Start of Page text

As usual, all info gathered from the website of the Arizona Legislature, except where noted, and subject to change without notice (and given the activities expected for this week, short-notice changes are likely)...
As noted earlier this weekend, a special session (#7!!) is on tap for the week. Look for more updates as details of that become available.
As for the regular session, committee work is again at a near standstill. The respective chambers' Rules committees will meet on Monday so that the chambers will have something to talk about during floor sessions later in the week.
House Rules' agenda here; Senate Rules' here.
The calendars for Monday's floor sessions are already posted.
The Senate has a Third Read calendar up; highlight there include SB1324, requiring the state Department of Administration to "MAKE IDENTITY THEFT PROTECTION OR PREVENTION SERVICES AVAILABLE TO ALL FULL-TIME OFFICERS AND EMPLOYEES OF THIS STATE AND ITS DEPARTMENTS AND AGENCIES" (their caps) and SB1334, a bill to ban texting while driving.
SB1334 has been in the news lately. It died on a tie vote in a Senate COW session and then was revived. This one may pass, but it will be close.

End of Page text
Start of Records supplied

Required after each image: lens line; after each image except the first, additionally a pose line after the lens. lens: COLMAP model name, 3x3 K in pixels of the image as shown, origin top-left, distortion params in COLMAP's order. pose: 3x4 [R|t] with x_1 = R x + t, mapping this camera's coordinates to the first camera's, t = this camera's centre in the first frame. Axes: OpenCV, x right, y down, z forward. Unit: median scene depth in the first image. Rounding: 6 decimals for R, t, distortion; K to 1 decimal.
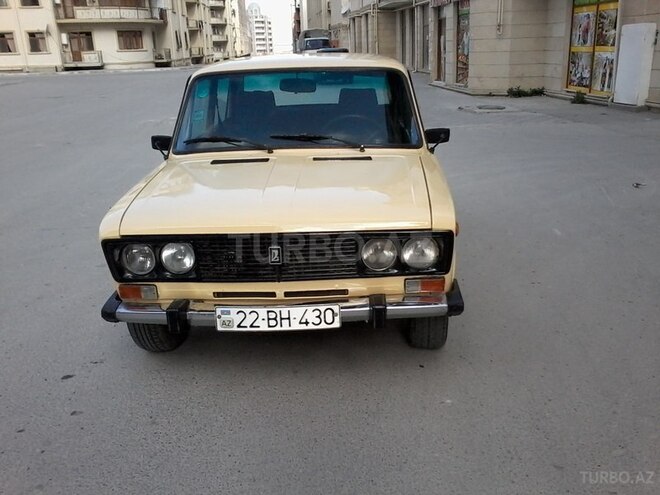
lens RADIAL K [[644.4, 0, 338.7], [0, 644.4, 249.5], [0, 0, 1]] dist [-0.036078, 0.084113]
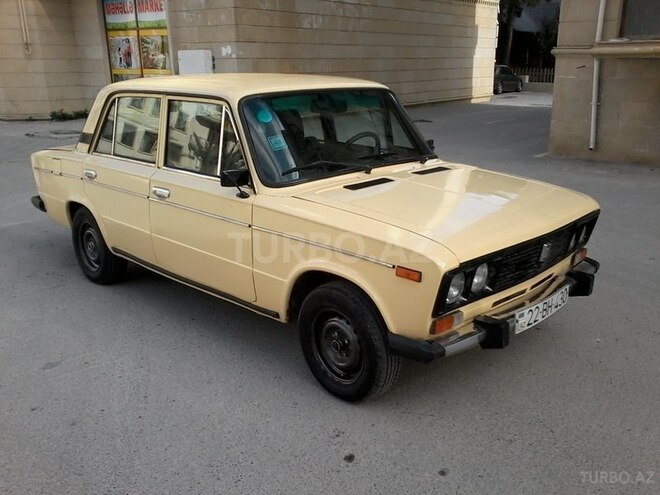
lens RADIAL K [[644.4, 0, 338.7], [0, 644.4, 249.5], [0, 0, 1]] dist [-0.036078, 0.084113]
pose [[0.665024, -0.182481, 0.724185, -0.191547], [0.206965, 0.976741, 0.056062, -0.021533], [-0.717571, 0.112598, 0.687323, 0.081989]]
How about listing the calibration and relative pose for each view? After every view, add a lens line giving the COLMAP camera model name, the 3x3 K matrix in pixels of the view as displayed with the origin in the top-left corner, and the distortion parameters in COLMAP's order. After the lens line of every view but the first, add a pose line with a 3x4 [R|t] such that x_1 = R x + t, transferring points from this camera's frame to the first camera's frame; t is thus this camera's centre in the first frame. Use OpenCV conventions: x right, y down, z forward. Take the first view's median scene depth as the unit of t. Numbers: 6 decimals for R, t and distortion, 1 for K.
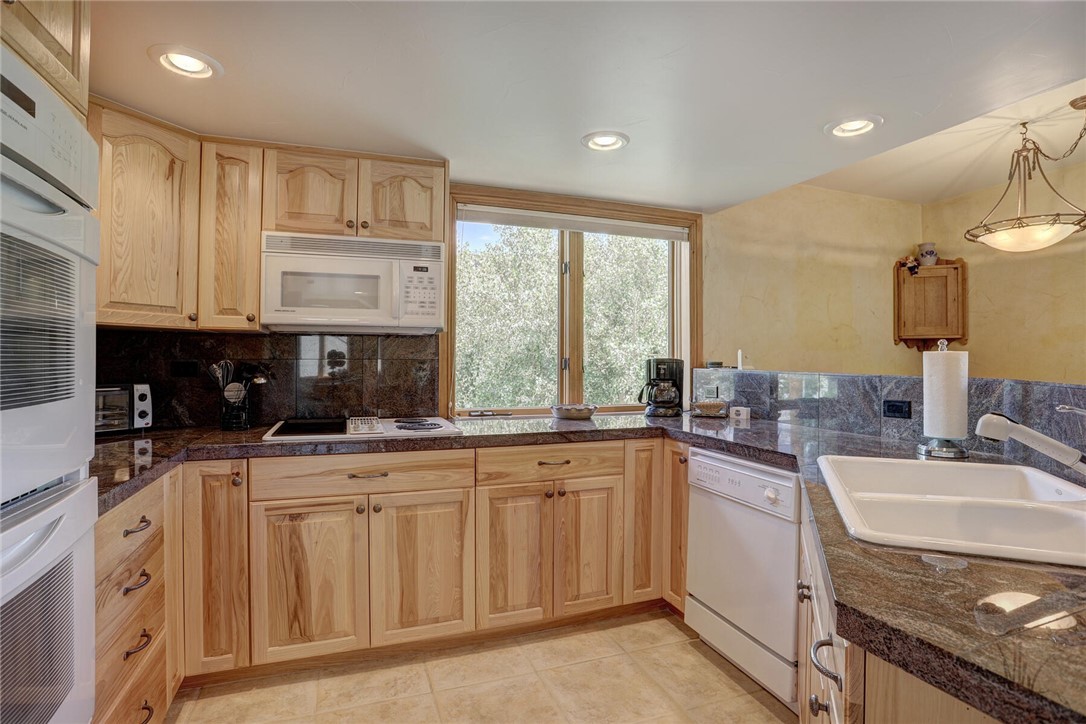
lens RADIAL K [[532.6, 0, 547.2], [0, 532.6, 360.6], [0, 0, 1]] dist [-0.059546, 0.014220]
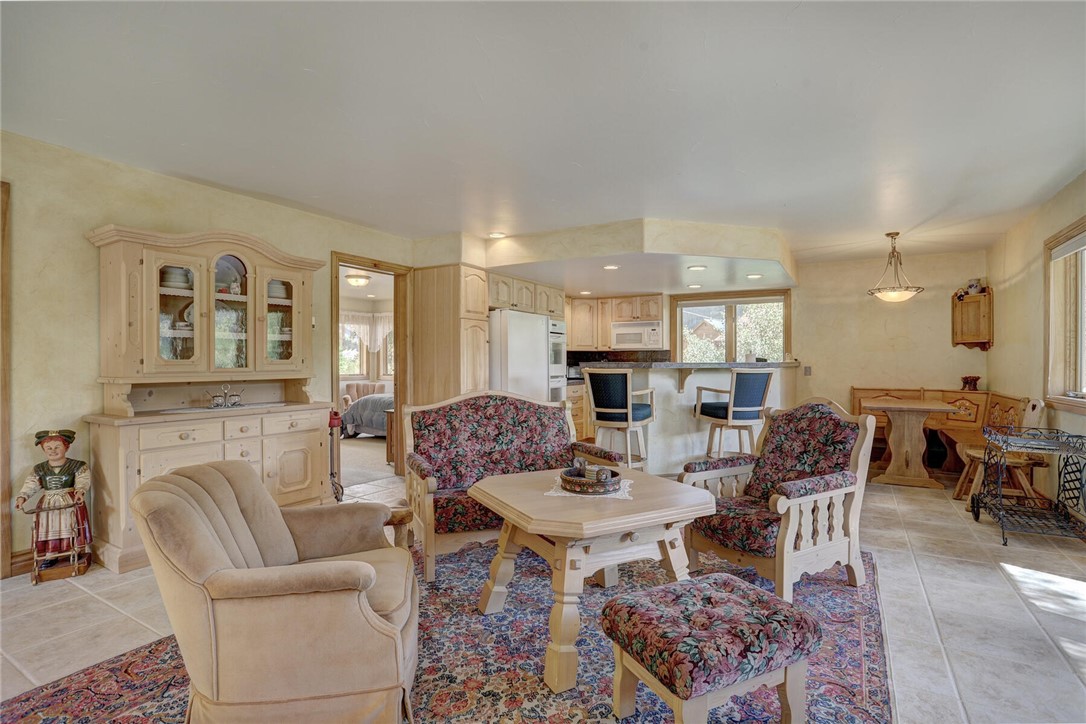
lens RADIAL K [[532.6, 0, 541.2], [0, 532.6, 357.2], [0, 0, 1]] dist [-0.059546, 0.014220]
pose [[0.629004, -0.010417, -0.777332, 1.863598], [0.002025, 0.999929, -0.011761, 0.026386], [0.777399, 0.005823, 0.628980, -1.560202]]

End of Records supplied

Exercise tasks:
1. According to the Arizona Legislature update, what would SB1334 ban?
2. Write the next part of the Arizona Legislature update, picking up after its final sentence.
These lines have no connection to the text about the Arizona Legislature.

Numbered responses:
1. Texting while driving.

2.
As for SB1324, well, the only citizen listed in the record as in favor of it is James Hamilton, a lobbyist for LifeLock, a company that provides "identity theft and prevention services." Given the state's budget crisis and the recent and impending budget cuts to all of AZ's state agencies (except for the lege, governor, treasurer, and all other offices controlled directly by R elected officials), mandating that ADOA spend some of its rapidly dwindling resources to pay for something that only the lobbyist for the primary corporate beneficiary of the expenditure likes seems unwise.
To put it tactfully.
The CEO of LifeLock, Todd Davis, has contributed to R politicos in the past (Brewer, McComish, Robson in just the last three cycles, and no Ds)...not that I'm suggesting that this apparent payoff is anything more than a coincidence.
:)
The House's Third Read Calendar is here; COW calendars are here, here, and here. There are a number of moderately bad to completely horrible bills up for consideration, too many to list here. Expect those to pass on party line votes, the worse the bill, the deeper the divide (yes, my cynicism in running rampant today). Visit the lege's website for more details.
More later...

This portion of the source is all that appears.